Work order: Could you rewrite the lines of the records that begin with the line containing "الحافلة تحتاج تخطيطًا" and go through the line containing "مناسبة لشخص أو", putting "الباص" in place of "الحافلة" and leaving everything else unchanged?
......
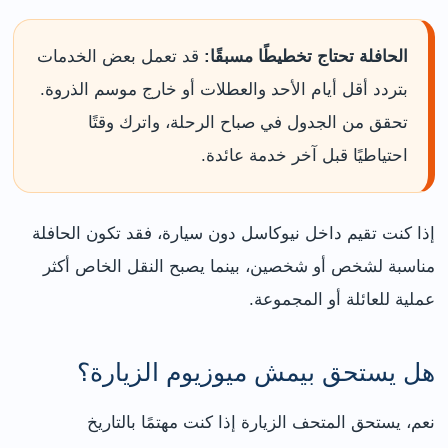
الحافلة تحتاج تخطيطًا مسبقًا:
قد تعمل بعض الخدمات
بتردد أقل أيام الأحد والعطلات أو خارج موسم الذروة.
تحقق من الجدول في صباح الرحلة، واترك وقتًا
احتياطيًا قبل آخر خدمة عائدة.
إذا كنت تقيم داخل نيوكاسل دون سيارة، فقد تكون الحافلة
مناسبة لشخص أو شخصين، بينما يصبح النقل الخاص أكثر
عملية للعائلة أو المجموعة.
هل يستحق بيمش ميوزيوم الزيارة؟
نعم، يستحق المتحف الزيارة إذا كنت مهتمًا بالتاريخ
......
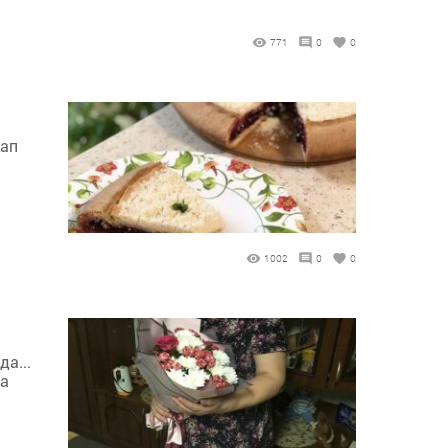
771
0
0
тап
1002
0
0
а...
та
......
Response box:
الباص تحتاج تخطيطًا مسبقًا:
قد تعمل بعض الخدمات
بتردد أقل أيام الأحد والعطلات أو خارج موسم الذروة.
تحقق من الجدول في صباح الرحلة، واترك وقتًا
احتياطيًا قبل آخر خدمة عائدة.
إذا كنت تقيم داخل نيوكاسل دون سيارة، فقد تكون الباص
مناسبة لشخص أو شخصين، بينما يصبح النقل الخاص أكثر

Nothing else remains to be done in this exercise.